::: RECORDS SHOWN :::

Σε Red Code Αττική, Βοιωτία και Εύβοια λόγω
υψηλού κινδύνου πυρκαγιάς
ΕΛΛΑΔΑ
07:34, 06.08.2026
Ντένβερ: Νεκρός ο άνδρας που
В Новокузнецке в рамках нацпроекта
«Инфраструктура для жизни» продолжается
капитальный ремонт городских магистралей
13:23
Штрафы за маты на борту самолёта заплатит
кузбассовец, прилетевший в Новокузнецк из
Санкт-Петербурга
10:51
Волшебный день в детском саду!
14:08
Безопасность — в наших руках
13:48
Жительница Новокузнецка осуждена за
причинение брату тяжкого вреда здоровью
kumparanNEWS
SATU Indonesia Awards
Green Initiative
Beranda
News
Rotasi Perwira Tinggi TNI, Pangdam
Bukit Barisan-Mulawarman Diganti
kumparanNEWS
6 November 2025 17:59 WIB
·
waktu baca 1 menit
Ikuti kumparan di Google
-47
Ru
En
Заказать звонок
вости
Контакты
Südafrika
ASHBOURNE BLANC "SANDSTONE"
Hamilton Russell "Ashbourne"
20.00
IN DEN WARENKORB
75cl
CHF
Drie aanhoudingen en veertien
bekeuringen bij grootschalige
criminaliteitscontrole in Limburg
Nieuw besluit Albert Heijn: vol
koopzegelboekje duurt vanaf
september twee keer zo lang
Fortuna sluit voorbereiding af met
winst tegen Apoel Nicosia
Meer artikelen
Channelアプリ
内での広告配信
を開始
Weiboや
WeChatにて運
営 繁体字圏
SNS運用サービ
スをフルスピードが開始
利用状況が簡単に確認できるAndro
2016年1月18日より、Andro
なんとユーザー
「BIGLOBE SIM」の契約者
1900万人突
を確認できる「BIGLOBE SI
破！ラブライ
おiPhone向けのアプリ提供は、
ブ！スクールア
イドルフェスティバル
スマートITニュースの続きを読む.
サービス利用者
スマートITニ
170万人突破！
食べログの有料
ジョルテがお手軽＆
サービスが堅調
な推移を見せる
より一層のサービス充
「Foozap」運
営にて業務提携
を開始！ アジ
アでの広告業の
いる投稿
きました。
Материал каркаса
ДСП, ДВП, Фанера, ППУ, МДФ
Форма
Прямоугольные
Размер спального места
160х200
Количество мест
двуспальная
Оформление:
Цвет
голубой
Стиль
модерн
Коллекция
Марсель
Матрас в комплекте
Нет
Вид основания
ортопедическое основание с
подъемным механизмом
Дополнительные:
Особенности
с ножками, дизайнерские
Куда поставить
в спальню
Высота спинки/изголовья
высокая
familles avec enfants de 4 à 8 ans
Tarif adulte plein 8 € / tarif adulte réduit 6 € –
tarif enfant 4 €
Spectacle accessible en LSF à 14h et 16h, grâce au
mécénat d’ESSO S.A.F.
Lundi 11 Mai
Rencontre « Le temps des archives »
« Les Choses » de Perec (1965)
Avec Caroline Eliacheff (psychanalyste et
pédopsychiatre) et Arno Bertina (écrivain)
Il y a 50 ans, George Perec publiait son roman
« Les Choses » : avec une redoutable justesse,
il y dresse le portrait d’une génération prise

:::

* _TASK PROMPT_:
Please return all lines in the material above that include the word "tarif".

* _EXERCISE RESPONSE_:
Tarif adulte plein 8 € / tarif adulte réduit 6 € –
tarif enfant 4 €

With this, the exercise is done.